Part 1: Validation of Landsat observations of kelp canopy area and species

This project will use the higher resolution imagery primarily from AVIRIS-NG and PRISM as validation data for their existing Landsat time series of kelp forests around the world. They also propose to contract local drone pilots in provide drone imagery to validate kelp canopy area in both Landsat imagery and imagery collected as part of the BioSCape campaign.In addition to kelp canopy area, we will also use the high-resolution drone imagery to determine kelp species. Additionally, they will measure the reflectance of both individual kelp blades and in situ kelp canopies of both species using a field spectrometer.

Objective 1: Produce very high-resolution maps of the kelp target sites using drone-based aerial imagery capable of visually discriminating between kelp species. Collect spectral reflectance data of both species at both the blade and canopy scales.

Hypothesis 1: Differences in spectral reflectance will allow for the discrimination between giant kelp and Ecklonia maxima canopies in hyperspectral imagery.

Objective 2: Use the very high-resolution drone imagery and BioSCapes imagery to validate Landsat observations of kelp canopy area and kelp species.

Part 2: Drivers of variation in kelp canopy dynamics and physiological condition

The BioSCape campaign will cover a large area where this project will be able to examine the physiological condition of kelp canopies across over two degrees of latitude. This region also presents a strong gradient in sea water temperature, which is closely related to seawater nutrient concentration in upwelling systems. This project will assess whether the same spectral algorithm developed by the team can be used to estimate nitrogen content in giant kelp from South Africa. If not, they will develop a new spectral algorithm to map the nitrogen content of kelp canopies across the BioSCape domain using imagery from AVIRIS-NG (and/or PRISM). They will use these spatial maps to examine how kelp physiology is affected by seawater nutrients and temperature and compare historical changes in seawater nutrients across space to assess if nutrients drive kelp canopy dynamics and potential shifts in kelp abundance over the past decade (as measured by Landsat).

Objective 3: Assess whether the kelp nitrogen content spectral algorithm created using California giant kelp populations can be used in South African giant kelp populations. If not, develop a novel spectral algorithm to estimate kelp canopy nitrogen content from AVIRIS-NG hyperspectral imagery.

Hypothesis 2: Spatial patterns in kelp canopy nitrogen content is closely associated with seawater nitrate concentration.

Hypothesis 3: Kelp canopy in areas with higher seawater nitrate concentrations have been more persistent over decadal timescales.
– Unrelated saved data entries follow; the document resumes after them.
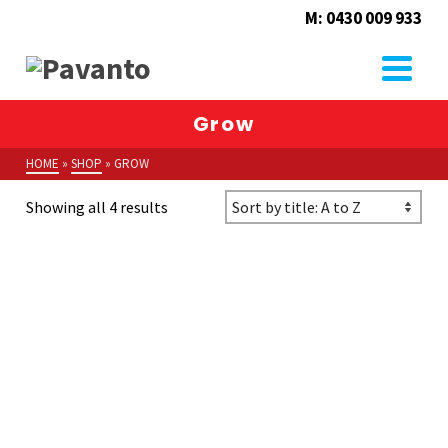
M: 0430 009 933
Grow
HOME
»
SHOP
»
GROW
Showing all 4 results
Leveraging an airborne campaign in the Cape Floristic Region to understand the interactions between surface mineralogy and vegetation diversity.

Kerry Cawse-Nicholson/NASA JPL at California Institute of Technology

This project hypothesizes that geodiversity is a driver of vegetation diversity.

This project has three objectives:

Objective 1) Produce mineral maps over the BioSCape region of interest; 

Objective 2) Compare geodiversity (including these derived mineral maps and EMIT standard mineral mapping products) to BioSCape biodiversity data; 

Objective 3) Quantify spatial correlations between vegetation and surface mineralogy in regions impacted by human encroachment.